Kevin: The main cast all got some nice scenes portraying or reacting to the creepiness of the situation. The holodeck scene was uniformly awesome. I kept expecting the women in the jumper to have a panic attack. It really a testament to their experience and skill that are the performances were so understated. No one shouted once.

Matthew: Dorn really looked uncomfortable in the barber's chair, more than just his usual Klingon uncomfortable. Frakes did a great job of portraying lack of sleep - he was helped by the disheveled look, of course, but he brought his own special flair to the scenes. And Marina Sirtis, despite one of her worst hairdos all series (which is saying something), was great, perfectly playing the role her character should have been given for the rest of the series - competent, qualified, intelligent, compassionate.

Kevin: On the lighter side of the episode, Data's little poetry reading was pretty well done all around. Polite awkward comedy gold, right there. Spiner did a great job of reading the poetry which was amazingly awful and seeking earnest commentary. All around, both a nice "slice of life" for the ship and a good understated outing in Data's quest for humanity.

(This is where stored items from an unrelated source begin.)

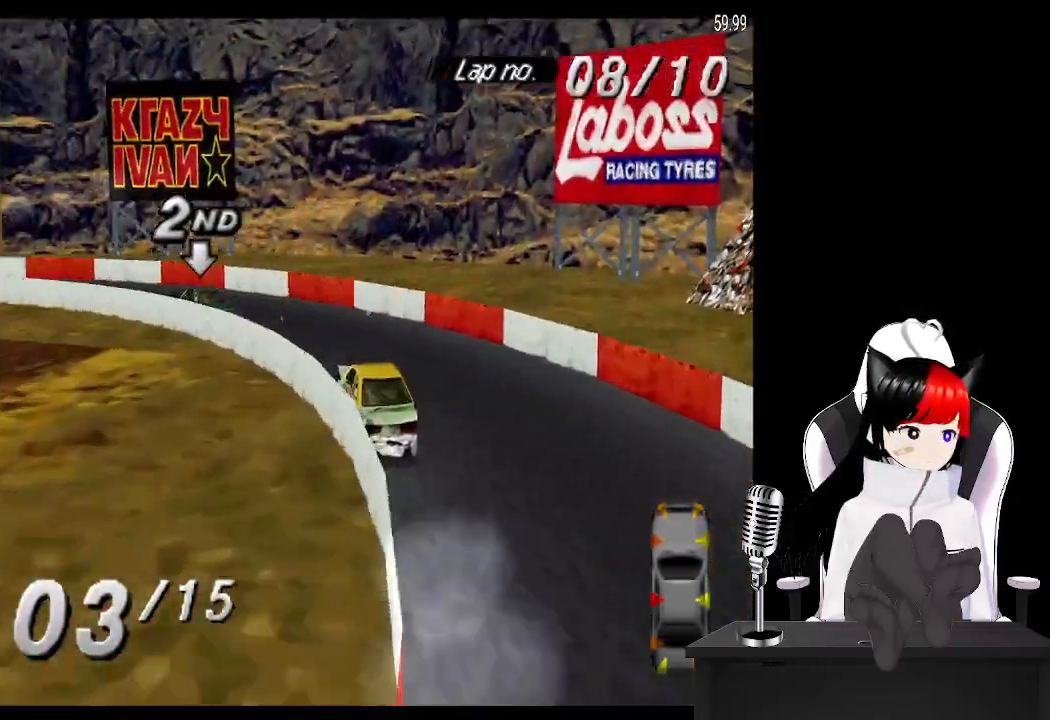
{"buttons": ["CROSS", "DPAD_LEFT"], "left_stick": "center", "button_events": [[67, "CROSS", "down"]]}
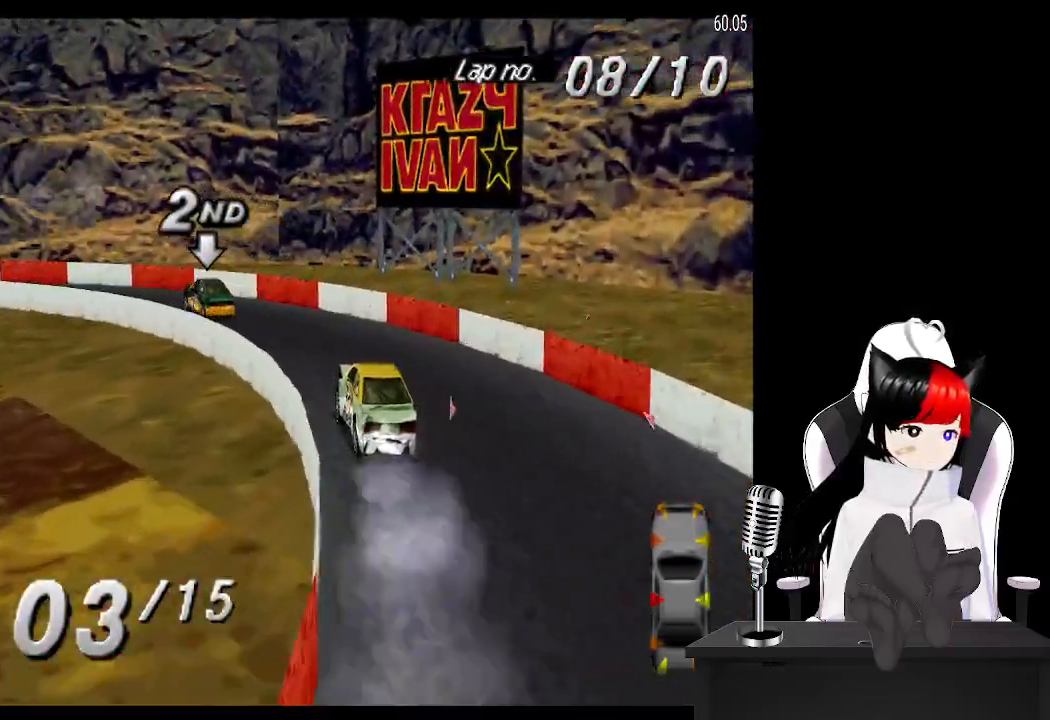
{"buttons": ["CROSS", "DPAD_LEFT"], "left_stick": "center", "button_events": [[17, "CROSS", "up"], [133, "CROSS", "down"]]}
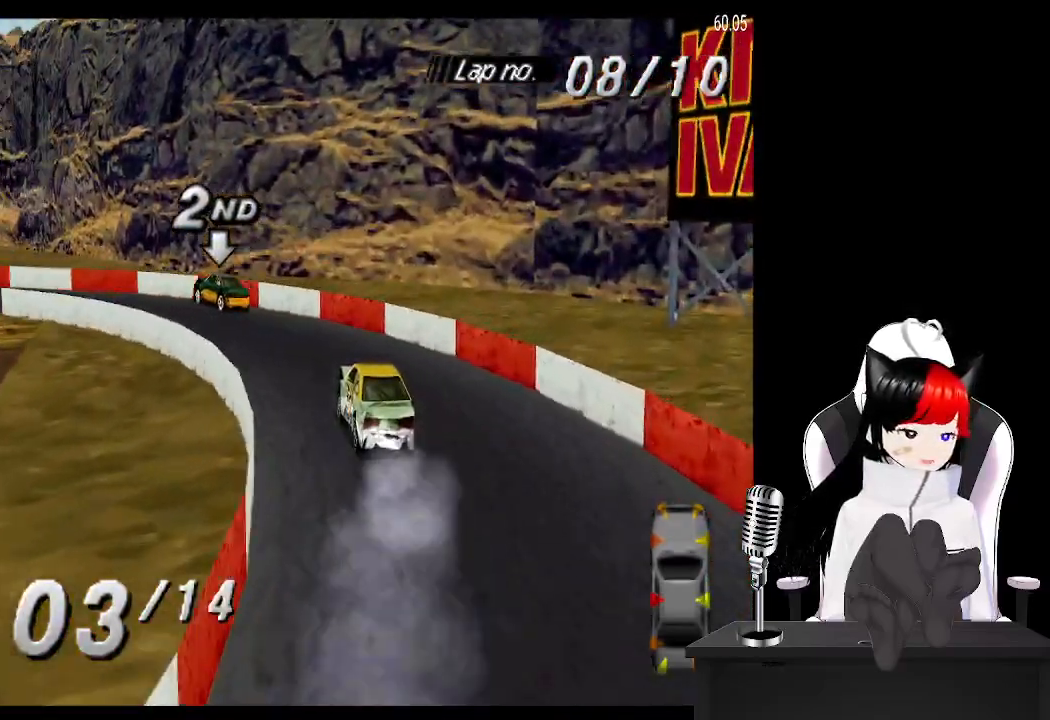
{"buttons": ["CROSS", "DPAD_LEFT"], "left_stick": "center", "button_events": []}
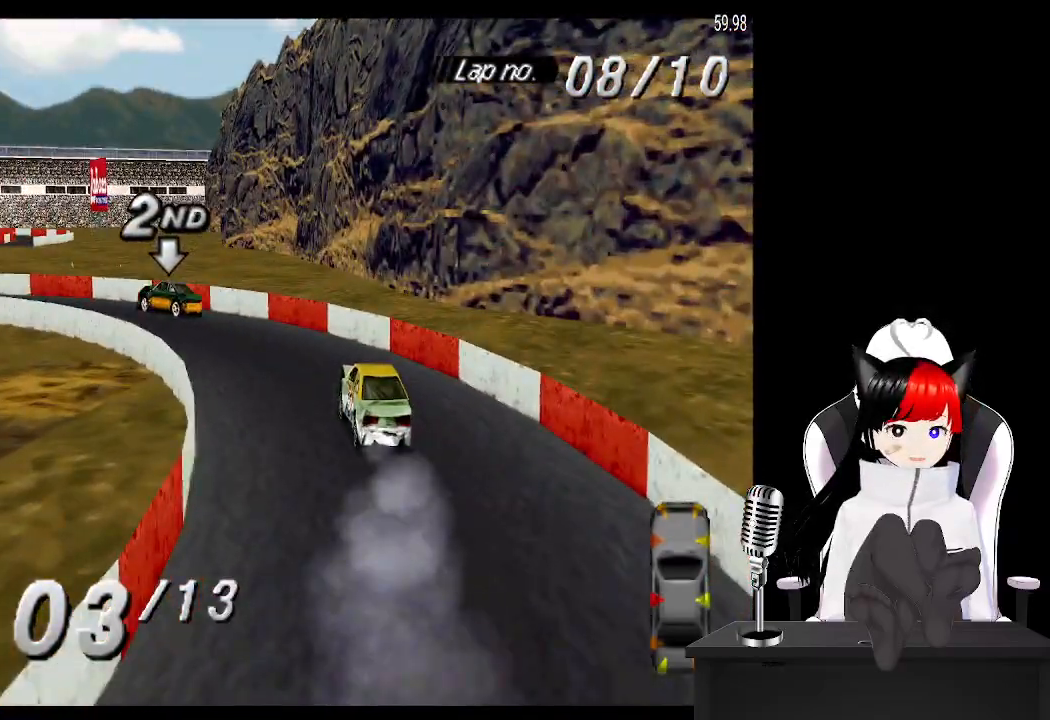
{"buttons": ["CROSS"], "left_stick": "center", "button_events": [[433, "DPAD_LEFT", "up"]]}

Matthew: It always bugs me that Spiner reads the first line of the poem as two lines. It is not "Felis Catus. Is your taxonomic nomenclature, an endothermic quadruped, carnivorous by nature?" It's not a question. It is a declarative statement: "Felis Catus is your taxonomic nomenclature, an endothermic quadruped carnivorous by nature." It doesn't make sense with the rhyme scheme the way Spiner read it. Is it a little thing? Maybe. Maybe not. Data is a master of multiple techniques. Why would be bungle it on his ode? Anyway, I agree on the emotional content. It was fun seeing Data pump Geordi for feedback, and to see Burton squirm. Well acted by both.

Production Values

Kevin: While overall, this was a bottle show, that's not a bad thing. The use of the established sets was great, again, particularly on the holodeck. The portal effect was okay, but not great. My only complaint is the aliens and the lab. The lab was generically "alien" and the aliens themselves too familiar. Shouldn't a creature from subspace be as far from humanoid as possible? It doesn't derail the episode, but it does hold it back, in my opinion.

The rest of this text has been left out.